▸ The task:
The required output is the line containing "Miguel Navarro" followed by each line through the end of the data below, repeated exactly and with nothing added.

▸ Extracted entries:
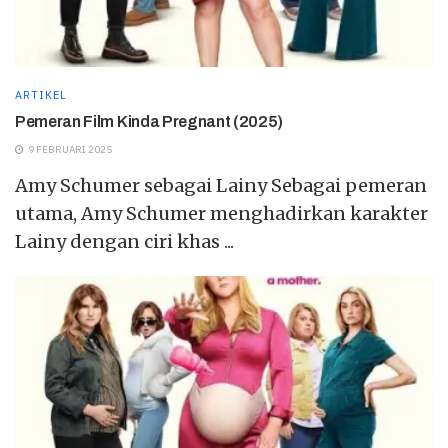
ARTIKEL
Pemeran Film Kinda Pregnant (2025)
9 FEBRUARI 2025
Amy Schumer sebagai Lainy Sebagai pemeran
utama, Amy Schumer menghadirkan karakter
Lainy dengan ciri khas ...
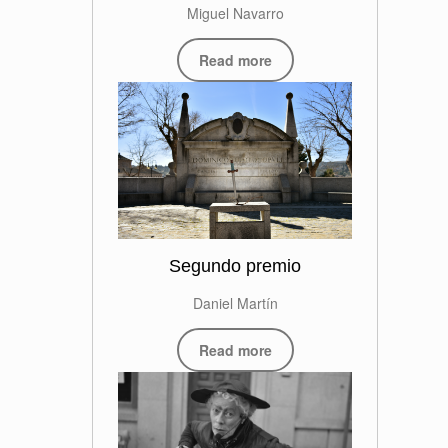
Miguel Navarro
Read more
Segundo premio
Daniel Martín
Read more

▸ Answer to the exercise:
Miguel Navarro
Read more
Segundo premio
Daniel Martín
Read more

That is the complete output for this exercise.